## Try it
Using the string "IMDB" as the key, pull each matching line out of the records below.

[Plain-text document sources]
• • • • • • •
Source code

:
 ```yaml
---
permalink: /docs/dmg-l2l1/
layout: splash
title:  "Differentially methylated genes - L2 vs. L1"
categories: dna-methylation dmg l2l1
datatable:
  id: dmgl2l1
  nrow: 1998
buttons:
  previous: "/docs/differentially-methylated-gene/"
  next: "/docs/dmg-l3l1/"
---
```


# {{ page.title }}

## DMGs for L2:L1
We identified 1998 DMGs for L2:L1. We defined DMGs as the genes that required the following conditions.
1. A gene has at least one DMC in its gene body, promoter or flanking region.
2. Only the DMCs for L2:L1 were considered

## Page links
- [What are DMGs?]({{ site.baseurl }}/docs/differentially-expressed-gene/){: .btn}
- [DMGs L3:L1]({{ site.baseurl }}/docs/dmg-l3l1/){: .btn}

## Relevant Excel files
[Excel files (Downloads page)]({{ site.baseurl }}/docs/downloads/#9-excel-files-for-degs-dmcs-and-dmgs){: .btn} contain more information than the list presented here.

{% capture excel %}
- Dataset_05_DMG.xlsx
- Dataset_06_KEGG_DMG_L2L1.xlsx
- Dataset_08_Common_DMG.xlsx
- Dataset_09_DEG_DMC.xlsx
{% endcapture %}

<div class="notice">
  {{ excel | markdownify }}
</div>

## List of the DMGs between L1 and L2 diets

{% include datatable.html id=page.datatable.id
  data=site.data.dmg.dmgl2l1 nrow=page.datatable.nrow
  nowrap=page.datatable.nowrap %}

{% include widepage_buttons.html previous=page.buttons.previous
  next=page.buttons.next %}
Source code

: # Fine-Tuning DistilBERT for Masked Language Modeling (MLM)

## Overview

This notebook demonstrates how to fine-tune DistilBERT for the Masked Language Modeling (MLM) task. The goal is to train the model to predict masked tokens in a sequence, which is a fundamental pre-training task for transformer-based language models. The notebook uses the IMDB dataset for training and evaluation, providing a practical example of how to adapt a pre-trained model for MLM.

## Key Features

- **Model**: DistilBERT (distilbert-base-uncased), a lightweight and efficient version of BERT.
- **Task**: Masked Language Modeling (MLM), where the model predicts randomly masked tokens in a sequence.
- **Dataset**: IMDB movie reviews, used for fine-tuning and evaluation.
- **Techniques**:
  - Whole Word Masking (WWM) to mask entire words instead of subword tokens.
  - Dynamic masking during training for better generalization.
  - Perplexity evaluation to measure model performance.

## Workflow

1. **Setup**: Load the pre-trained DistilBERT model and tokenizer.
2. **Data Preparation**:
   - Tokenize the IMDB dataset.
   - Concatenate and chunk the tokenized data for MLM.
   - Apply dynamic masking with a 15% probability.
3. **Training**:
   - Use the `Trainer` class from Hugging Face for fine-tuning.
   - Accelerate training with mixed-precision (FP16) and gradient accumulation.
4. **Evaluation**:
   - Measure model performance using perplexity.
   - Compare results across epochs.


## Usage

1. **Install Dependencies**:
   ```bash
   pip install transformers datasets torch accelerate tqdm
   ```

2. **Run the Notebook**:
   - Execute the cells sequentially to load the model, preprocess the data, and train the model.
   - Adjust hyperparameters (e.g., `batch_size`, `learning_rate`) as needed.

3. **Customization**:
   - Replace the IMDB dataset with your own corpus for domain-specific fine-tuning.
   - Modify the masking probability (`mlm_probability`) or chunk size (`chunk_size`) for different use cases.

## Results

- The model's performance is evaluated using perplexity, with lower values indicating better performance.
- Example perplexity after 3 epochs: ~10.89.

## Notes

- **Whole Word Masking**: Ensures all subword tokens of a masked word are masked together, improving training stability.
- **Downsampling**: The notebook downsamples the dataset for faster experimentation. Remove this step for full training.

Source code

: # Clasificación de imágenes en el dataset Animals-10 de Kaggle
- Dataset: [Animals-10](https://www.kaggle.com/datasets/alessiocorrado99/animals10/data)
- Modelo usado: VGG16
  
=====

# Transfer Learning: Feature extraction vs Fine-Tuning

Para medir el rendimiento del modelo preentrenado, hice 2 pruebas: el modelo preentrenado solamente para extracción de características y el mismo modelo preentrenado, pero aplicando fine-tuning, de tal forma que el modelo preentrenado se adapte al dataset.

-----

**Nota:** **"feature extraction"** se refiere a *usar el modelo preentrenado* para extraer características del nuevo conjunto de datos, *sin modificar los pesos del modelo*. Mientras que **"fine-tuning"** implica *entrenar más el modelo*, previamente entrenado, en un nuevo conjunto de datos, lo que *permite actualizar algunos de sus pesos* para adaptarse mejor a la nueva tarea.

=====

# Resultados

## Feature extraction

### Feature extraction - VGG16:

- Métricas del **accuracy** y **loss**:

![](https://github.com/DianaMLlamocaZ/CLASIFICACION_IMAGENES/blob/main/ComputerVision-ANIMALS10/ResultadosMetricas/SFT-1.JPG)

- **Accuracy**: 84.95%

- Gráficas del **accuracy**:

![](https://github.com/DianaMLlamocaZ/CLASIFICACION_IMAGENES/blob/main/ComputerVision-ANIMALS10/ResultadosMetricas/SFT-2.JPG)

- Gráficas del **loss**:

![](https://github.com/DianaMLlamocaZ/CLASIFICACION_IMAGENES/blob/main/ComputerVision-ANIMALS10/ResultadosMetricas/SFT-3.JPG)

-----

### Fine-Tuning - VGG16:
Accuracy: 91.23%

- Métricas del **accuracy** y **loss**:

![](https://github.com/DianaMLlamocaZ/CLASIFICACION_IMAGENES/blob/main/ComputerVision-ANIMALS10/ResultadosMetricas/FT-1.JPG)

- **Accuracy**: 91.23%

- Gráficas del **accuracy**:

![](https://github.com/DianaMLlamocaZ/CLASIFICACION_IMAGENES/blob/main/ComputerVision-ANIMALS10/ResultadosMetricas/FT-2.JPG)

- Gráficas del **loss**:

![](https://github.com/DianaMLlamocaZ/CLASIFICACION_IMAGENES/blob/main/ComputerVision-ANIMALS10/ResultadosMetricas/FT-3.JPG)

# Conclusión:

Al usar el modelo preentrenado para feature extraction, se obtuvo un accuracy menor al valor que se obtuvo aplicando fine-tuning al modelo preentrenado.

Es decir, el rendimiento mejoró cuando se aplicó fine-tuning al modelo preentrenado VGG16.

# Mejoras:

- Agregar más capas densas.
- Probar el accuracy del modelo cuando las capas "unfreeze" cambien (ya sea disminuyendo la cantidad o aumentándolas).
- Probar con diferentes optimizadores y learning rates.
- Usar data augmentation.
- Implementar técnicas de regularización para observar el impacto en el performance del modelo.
• • • • • • •
## Response to this task
This notebook demonstrates how to fine-tune DistilBERT for the Masked Language Modeling (MLM) task. The goal is to train the model to predict masked tokens in a sequence, which is a fundamental pre-training task for transformer-based language models. The notebook uses the IMDB dataset for training and evaluation, providing a practical example of how to adapt a pre-trained model for MLM.
- **Dataset**: IMDB movie reviews, used for fine-tuning and evaluation.
   - Tokenize the IMDB dataset.
   - Replace the IMDB dataset with your own corpus for domain-specific fine-tuning.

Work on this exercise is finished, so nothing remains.